Непринужденное участие Керенского в генеральских беседах как бы легализовало идею военной диктатуры, которой, из осторожности по отношению к еще незадушенной революции, придавали чаще всего имя директории. В какой мере тут играли роль исторические воспоминания о правительстве Франции после термидора, сказать трудно. Но помимо чисто словесной маскировки директория представляла для начала то неоспоримое удобство, что допускала соподчинение личных честолюбий. В директории должно было найтись место не только для Керенского и Корнилова, но и для Савинкова, даже для Филоненко: вообще для людей "железной воли", как выражались сами кандидаты в директора. Каждый из них лелеял про себя мысль от коллективной диктатуры перейти затем к единоличной.

Для заговорщической сделки со ставкой Керенскому не нужно было, следовательно, совершать какой-либо крутой поворот: достаточно было развить и продолжить уже начатое. Он полагал при этом, что сможет придать генеральскому заговору надлежащее направление, обрушив его не только на большевиков, но, в известных пределах, и на головы своих союзников и надоедливых опекунов из среды соглашателей. Керенский маневрировал так, чтобы, не разоблачая заговорщиков до конца, попугать их как следует и включить в свой замысел. Он дошел при этом до самой грани, за которой глава правительства превращался уже в нелегального конспиратора. "Керенскому нужен был энергичный нажим на него справа, из капиталистических клик, союзных посольств и особенно из ставки, - писал Троцкий в начале сентября, - чтобы помочь ему окончательно развязать себе руки, Керенский хотел использовать генеральский мятеж для упрочения своей диктатуры".

Переломным моментом явилось Государственное совещание. Увозя из Москвы наряду с иллюзией неограниченных возможностей унизительное чувство личного провала, Керенский решил наконец отбросить сомнения и показать им себя во весь рост. Кому "им"? Всем Прежде всего, большевикам, которые под пышную национальную инсценировку подвели мину всеобщей стачки. Этим самым осадить раз навсегда правых, всех этих Гучковых, Милюковых, которые не берут его всерьез, издеваются над его жестами, считают его власть тенью власти. Наконец, дать крепкую острастку "им", соглашательским гувернерам, вроде ненавистного Церетели, который поправлял и наставлял его, избранника нации, даже на Государственном совещании. Керенский твердо и окончательно решил показать всему миру, что он вовсе не "истерик", не "фигляр", не "балерина", как все откровеннее называли его гвардейские и казачьи офицеры, а железный человек, замкнувший наглухо сердце и забросивший ключ в море наперекор мольбам прекрасной незнакомки в ложе театра.

ТРЕБУЕМОЕ ДЕЙСТВИЕ
Напечатайте без изменений часть приведенного выше фрагмента о Керенском: всё от слов «Непринужденное участие Керенского» вниз до слов «затем к единоличной.» включительно.

Данные оценки позы
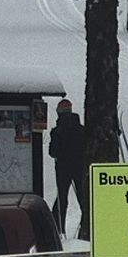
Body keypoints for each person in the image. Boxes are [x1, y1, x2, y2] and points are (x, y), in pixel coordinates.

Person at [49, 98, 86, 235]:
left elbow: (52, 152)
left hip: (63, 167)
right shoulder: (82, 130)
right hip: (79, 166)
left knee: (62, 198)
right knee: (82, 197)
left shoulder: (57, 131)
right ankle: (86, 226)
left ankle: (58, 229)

ОТВЕТ НА ЗАДАНИЕ
Непринужденное участие Керенского в генеральских беседах как бы легализовало идею военной диктатуры, которой, из осторожности по отношению к еще незадушенной революции, придавали чаще всего имя директории. В какой мере тут играли роль исторические воспоминания о правительстве Франции после термидора, сказать трудно. Но помимо чисто словесной маскировки директория представляла для начала то неоспоримое удобство, что допускала соподчинение личных честолюбий. В директории должно было найтись место не только для Керенского и Корнилова, но и для Савинкова, даже для Филоненко: вообще для людей "железной воли", как выражались сами кандидаты в директора. Каждый из них лелеял про себя мысль от коллективной диктатуры перейти затем к единоличной.